Decades of complacency have left Canada vulnerable to American influence over its resource sector. Foreign-funded environmental groups have weakened domestic energy production, handing U.S. industries a strategic advantage. Ottawa must counter this by ensuring Canadian energy is developed at home rather than allowing suppressed domestic production to benefit foreign competitors.
Likewise, a robust industrial policy—prioritizing mining, manufacturing, and agricultural resilience—could reduce dependence on U.S. and Chinese imports. This does not mean adopting European-style subsidies but rather eliminating excessive regulations that make Canadian businesses uncompetitive, including costly domestic carbon tariffs.
Another key vulnerability is Canada’s growing military dependence on the U.S. through NORAD and NATO. While alliances are essential, decades of underfunding and neglect have turned the Canadian Armed Forces into little more than a symbolic force. Canada must learn self-reliance and commit to serious investment in defence.
Increasing defence spending—not to meet NATO targets but to build deterrence—is essential. Ottawa must reform its outdated procurement processes and develop a domestic defence manufacturing base, reducing reliance on foreign arms deals.
Canada’s vast Arctic is also at risk. Without continued investment in northern sovereignty, Ottawa may find itself locked out of its own backyard by more assertive global powers.
For too long, Canada has relied on an economic model that prioritizes federal redistribution over wealth creation and productivity. A competitive tax regime—one that attracts investment instead of punishing success—is essential.

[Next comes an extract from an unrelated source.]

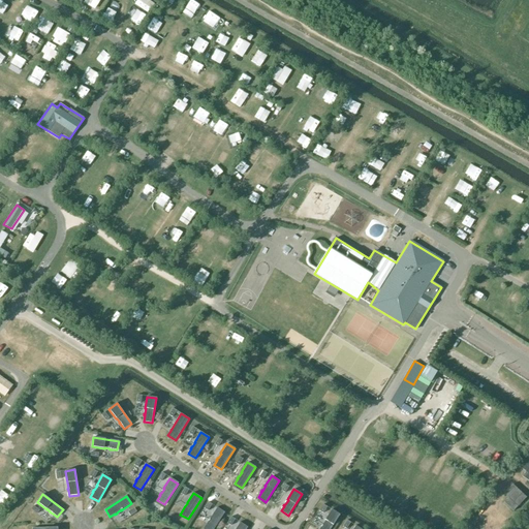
[(204,528),(212,528),(223,511),(215,506),(209,517),(210,517),(207,522),(206,521),(205,523),(206,523),(203,528),(204,528)]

A capital gains tax hike might satisfy activists in Toronto, but it does little to attract investments and encourage economic growth. Likewise, Ottawa must abandon ideological green policies that threaten agri-food production, whether by overregulating farmers or ranchers. At the same time, it must address inefficiencies in supply management once and for all. Canada must be able to feed a growing world without unnecessary bureaucratic obstacles.
Ottawa must also create an environment where businesses can innovate and grow without excessive regulatory burdens. This includes eliminating interprovincial trade barriers that stifle commerce.
Similarly, Canada’s tech sector, long hindered by predatory regulations, should be freed from excessive government interference. Instead of suffocating innovation with compliance mandates, Ottawa should focus on deregulation while implementing stronger security measures for foreign tech firms operating in Canada.
Perhaps Ottawa’s greatest mistake is its knee-jerk reactions to American policies, made without a coherent long-term strategy. Performative trade disputes with Washington and symbolic grandstanding in multilateral organizations do little to advance Canada’s interests.
Instead of reacting emotionally, Canada must take proactive steps to secure its economic, resource, and defence future. That is the role of a responsible government.
History’s best strategists understood that one should never fight an opponent’s war but instead dictate the terms of engagement. Canada’s future does not depend on reacting to Washington’s policies—these are calculated strategies, not whims. Instead, Canada’s success will be determined by its ability to act in the interests of citizens in all regions of the country, and seeing the world as it is rather than how ideological narratives wish it to be.
Marco Navarro-Génie is the vice president of research at the Frontier Centre for Public Policy. With Barry Cooper, he is co-author of Canada’s COVID: The Story of a Pandemic Moral Panic (2023).